── Data provided

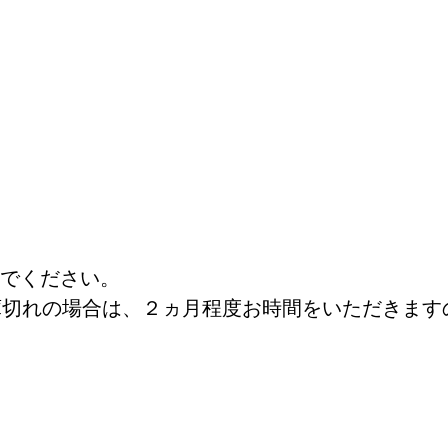
でください。
庫切れの場合は、２ヵ月程度お時間をいただきます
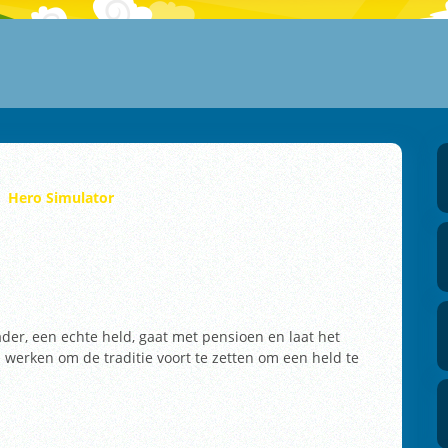
Hero Simulator
ader, een echte held, gaat met pensioen en laat het
 werken om de traditie voort te zetten om een held te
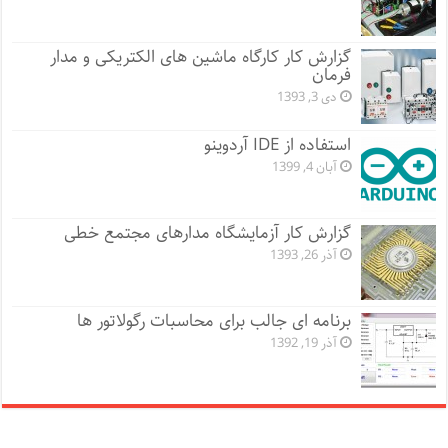
گزارش کار کارگاه ماشین های الکتریکی و مدار
فرمان
دی 3, 1393
استفاده از IDE آردوینو
آبان 4, 1399
گزارش کار آزمایشگاه مدارهای مجتمع خطی
آذر 26, 1393
برنامه ای جالب برای محاسبات رگولاتور ها
آذر 19, 1392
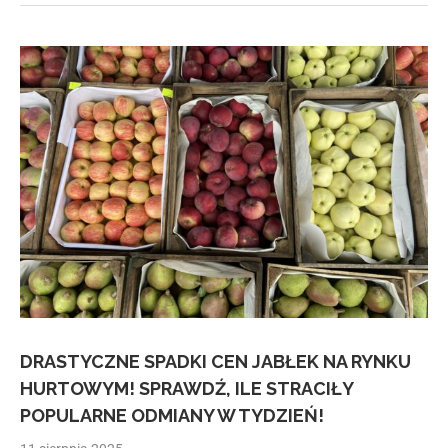
DRASTYCZNE SPADKI CEN JABŁEK NA RYNKU
HURTOWYM! SPRAWDŹ, ILE STRACIŁY
POPULARNE ODMIANY W TYDZIEŃ!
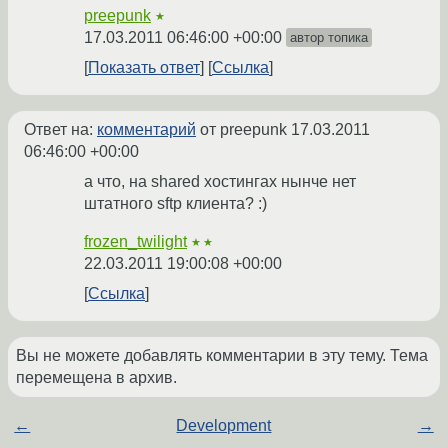
preepunk
★
17.03.2011 06:46:00 +00:00
автор топика
Показать ответ
Ссылка
Ответ на:
комментарий
от preepunk
17.03.2011
06:46:00 +00:00
а что, на shared хостингах нынче нет
штатного sftp клиента? :)
frozen_twilight
★★
22.03.2011 19:00:08 +00:00
Ссылка
Вы не можете добавлять комментарии в эту тему. Тема
перемещена в архив.
←
Development
→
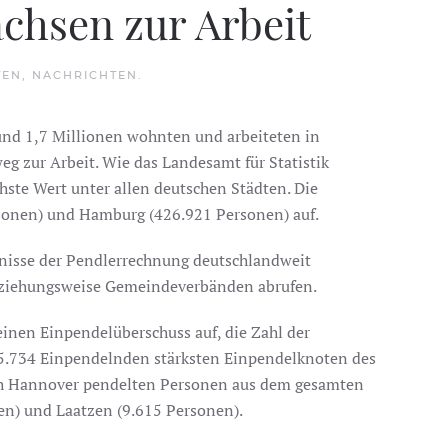
chsen zur Arbeit
TEN
,
NACHRICHTEN
.
und 1,7 Millionen wohnten und arbeiteten in
 zur Arbeit. Wie das Landesamt für Statistik
ste Wert unter allen deutschen Städten. Die
sonen) und Hamburg (426.921 Personen) auf.
ebnisse der Pendlerrechnung deutschlandweit
beziehungsweise Gemeindeverbänden abrufen.
inen Einpendelüberschuss auf, die Zahl der
15.734 Einpendelnden stärksten Einpendelknoten des
ach Hannover pendelten Personen aus dem gesamten
n) und Laatzen (9.615 Personen).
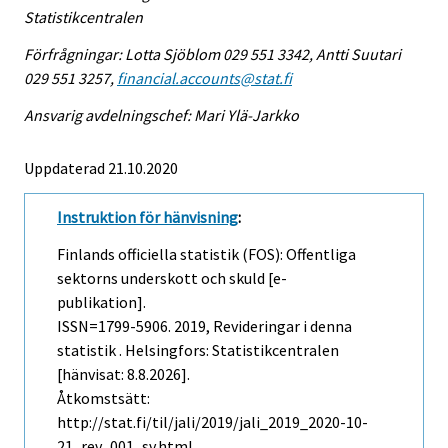
Statistikcentralen
Förfrågningar: Lotta Sjöblom 029 551 3342, Antti Suutari
029 551 3257,
financial.accounts@stat.fi
Ansvarig avdelningschef: Mari Ylä-Jarkko
Uppdaterad 21.10.2020
Instruktion för hänvisning
:
Finlands officiella statistik (FOS): Offentliga
sektorns underskott och skuld [e-
publikation].
ISSN=1799-5906. 2019, Revideringar i denna
statistik . Helsingfors: Statistikcentralen
[hänvisat: 8.8.2026].
Åtkomstsätt:
http://stat.fi/til/jali/2019/jali_2019_2020-10-
21_rev_001_sv.html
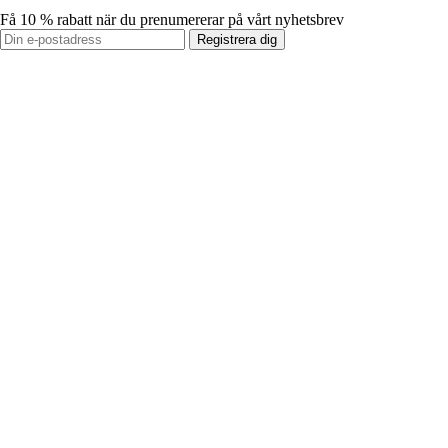
Få 10 % rabatt när du prenumererar på vårt nyhetsbrev
Registrera dig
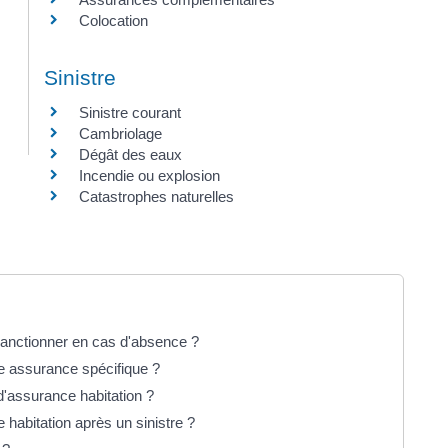
Colocation
Sinistre
Sinistre courant
Cambriolage
Dégât des eaux
Incendie ou explosion
Catastrophes naturelles
 sanctionner en cas d'absence ?
ne assurance spécifique ?
'assurance habitation ?
e habitation après un sinistre ?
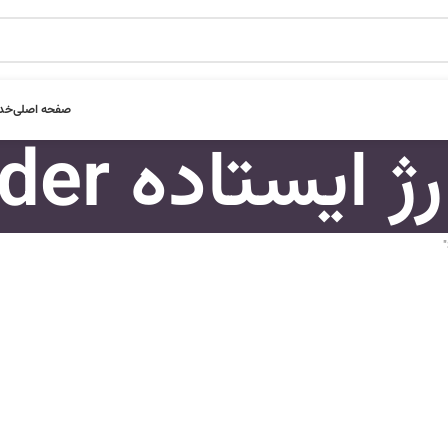
صفحه اصلی
خدم
ستاده Schneider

────

Go through the listing above and work out how many lines contain the string "assurance". Reply with the number alone.

2